Nickel-based superalloys typically contain nickel and chromium as base elements and they can also contain molybdenum, tungsten, cobalt, niobium, aluminum, titanium and other elements. Nickel-based superalloys are good candidates for use in high-temperature applications because they possess properties that allow them to withstand temperatures up to 1400°C, and in some cases even higher.
The primary interactions in nickel-based superalloys are the nickel-rich gamma prime (γ′) phase and the chromium-rich gamma double prime (γ″) phase. The γ′ phase provides strength and creep resistance at high temperatures, while the γ″ phase provides oxidation resistance. These two phases interact through a precipitation hardening mechanism, which increases the yield strength at high temperatures, as well as a number of other beneficial effects.
The γ′ and γ″ phases also provide a form of deformation resistance called work hardening, which increases the yield strength at elevated temperatures. Therefore, when a nickel-based superalloy is deformed at high temperatures, it becomes harder, more ductile and more resistant to further deformation than it was before it was deformed. This is why nickel-based superalloys are often referred to as “work-hardening alloys”.
The high temperature properties of these alloys are due to their high solute content, which provides them with excellent creep resistance, high temperature strength and oxidation resistance. Other advantageous properties of these alloys are their resistance to fatigue, thermal fatigue and oxidation, as well as their ability to maintain their strength at high temperatures.

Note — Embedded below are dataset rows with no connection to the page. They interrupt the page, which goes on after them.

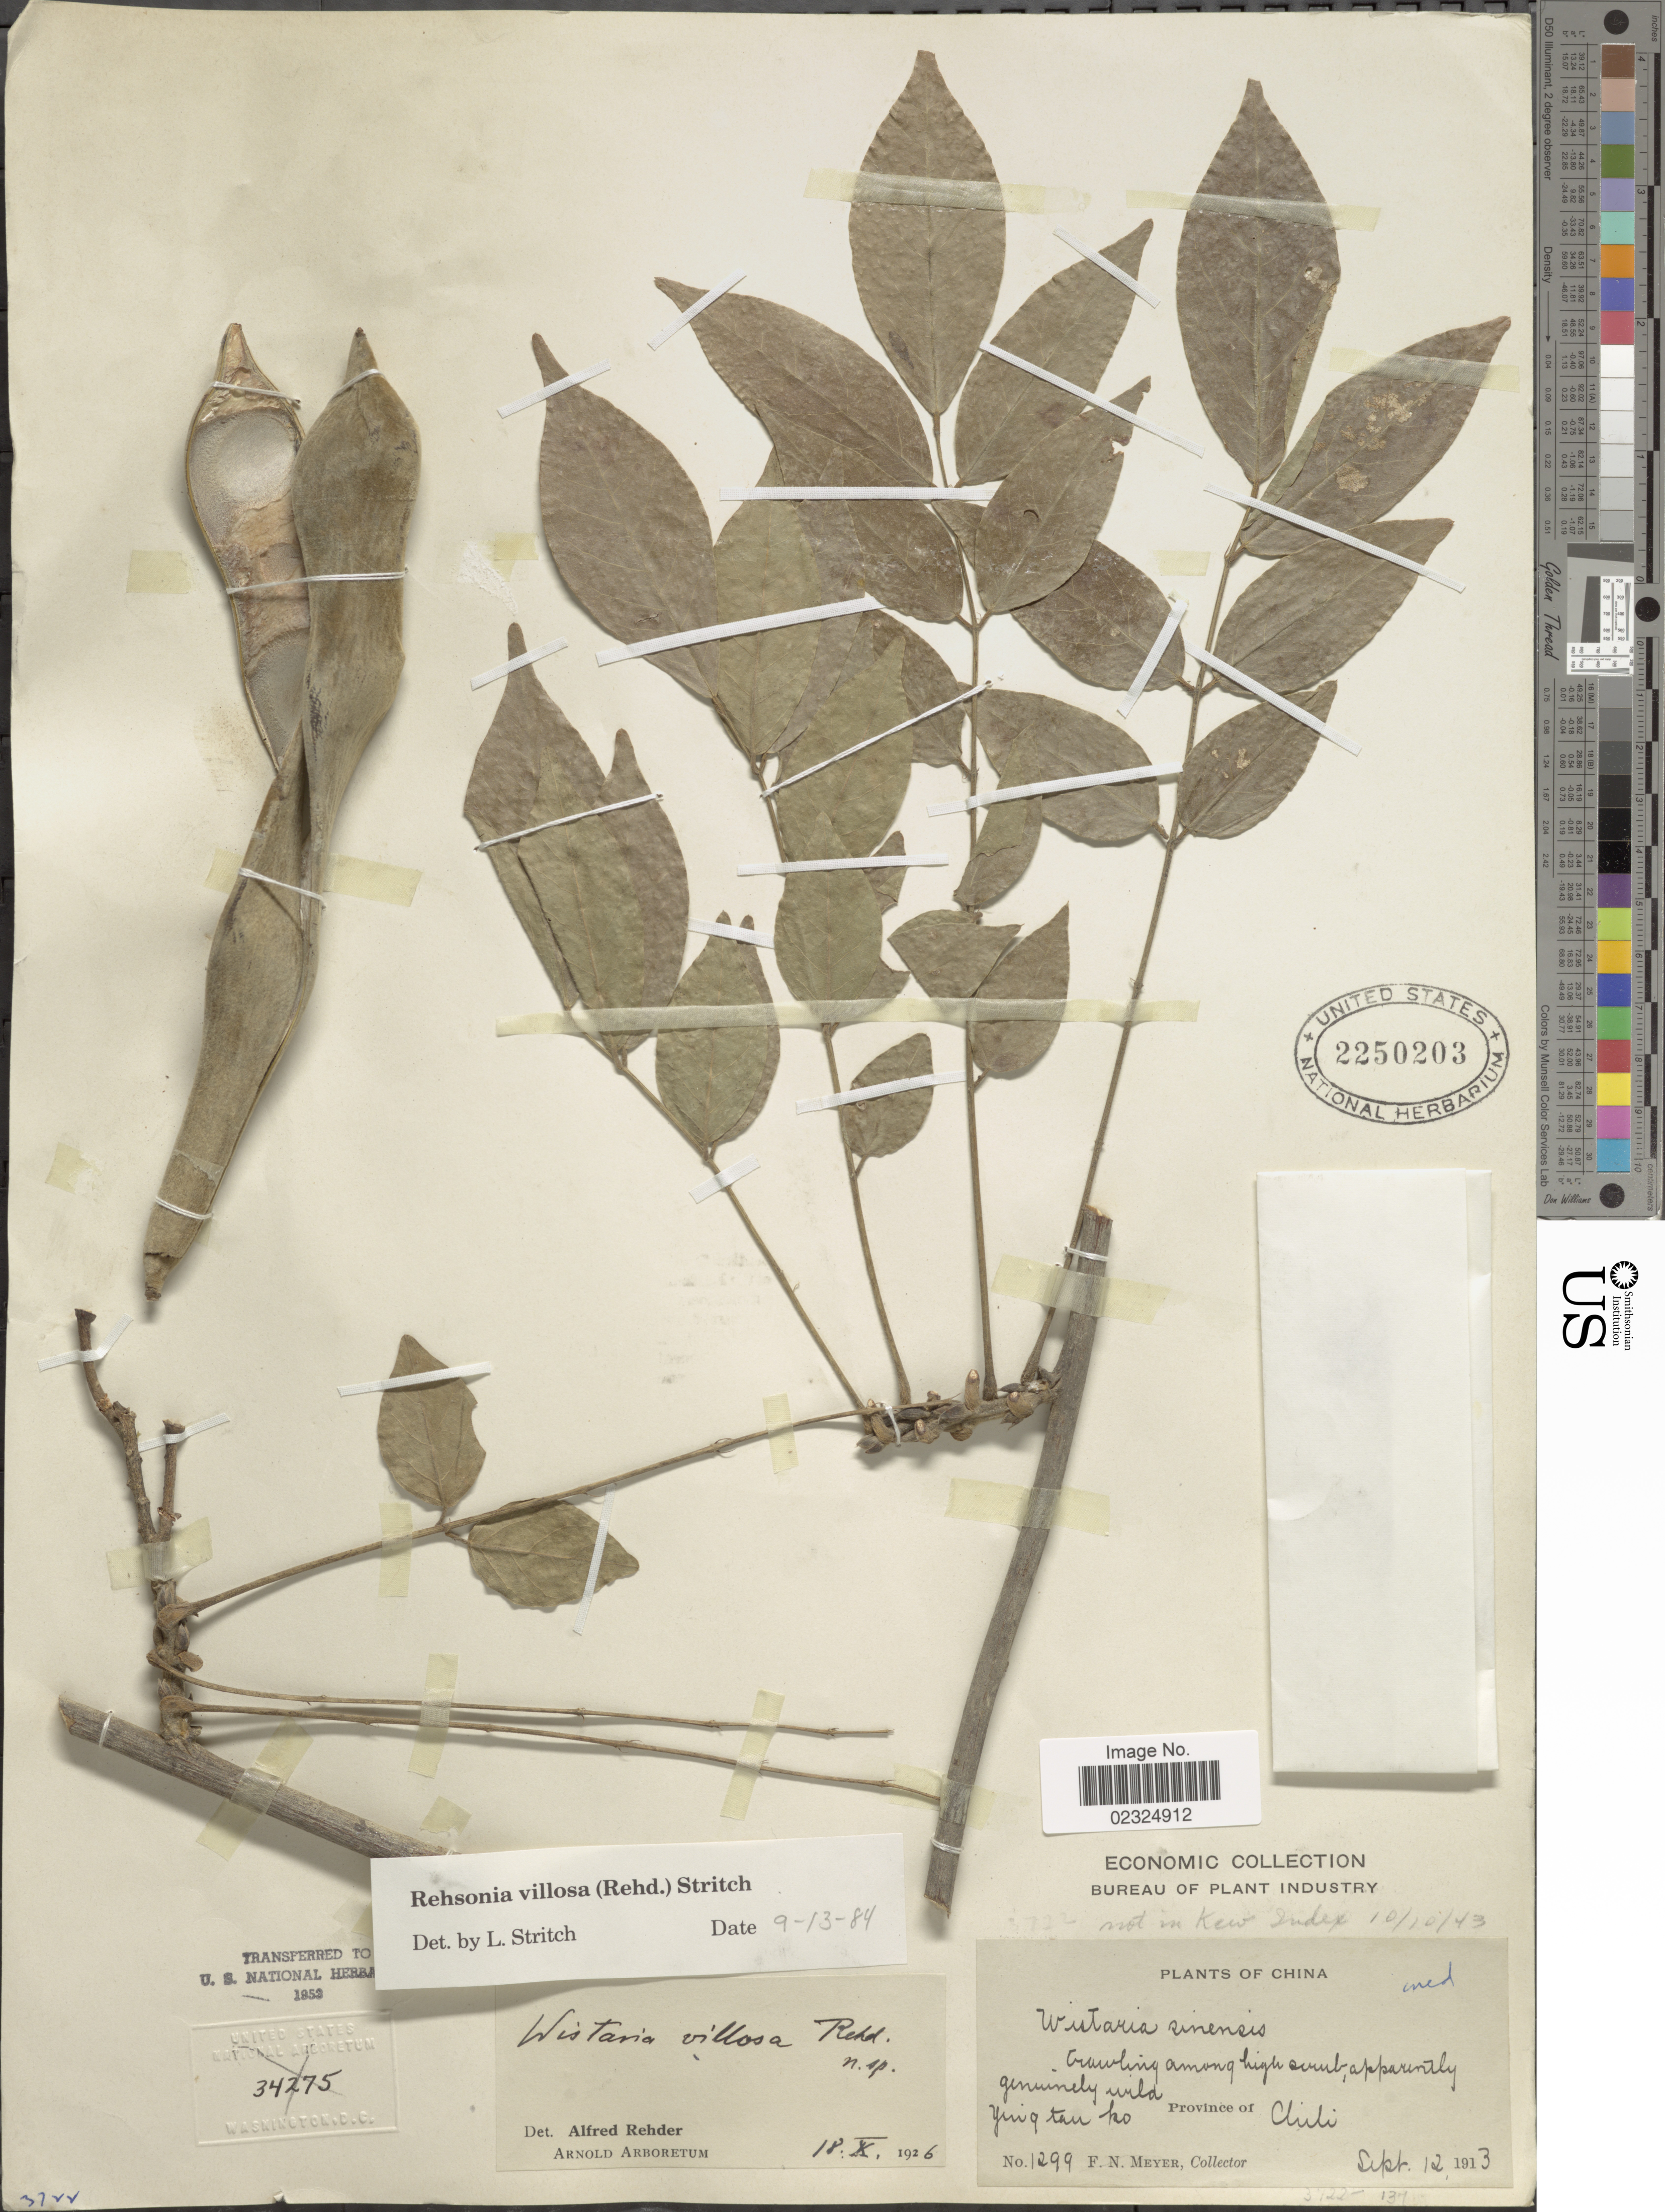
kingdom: Plantae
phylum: Tracheophyta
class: Magnoliopsida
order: Fabales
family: Fabaceae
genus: Wisteria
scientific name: Wisteria villosa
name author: Rehder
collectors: F. N. Meyer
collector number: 1299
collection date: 1913-09-12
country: China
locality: Ying tan ko, Province of Chili. [interpreted]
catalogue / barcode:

Nickel-based superalloys are used in a wide range of applications, from aerospace components, to turbine blades and even electronic packages. Their use is often limited by their cost, as they are typically more expensive than other alloy systems. However, their cost is often offset by their ability to provide excellent performance levels in high temperature applications, allowing them to be used in places where cheaper alloys would not be able to provide the required level of performance.
Nickel-based superalloys are also good candidates for use in structural applications due to their ability to maintain their strength under a wide range of loading conditions. They are also used in some applications where fatigue strength is an important factor, as the work hardening effects of their γ′ and γ″ phases can help increase their fatigue life.
Nickel-based superalloys have been used in high-temperature applications for many years, and have proven to be very reliable and effective materials for use in these applications. Their combination of strength, creep resistance, oxidation resistance, and work hardening ability make them ideal for use in a wide range of high temperature applications, from aerospace components to electronic packages.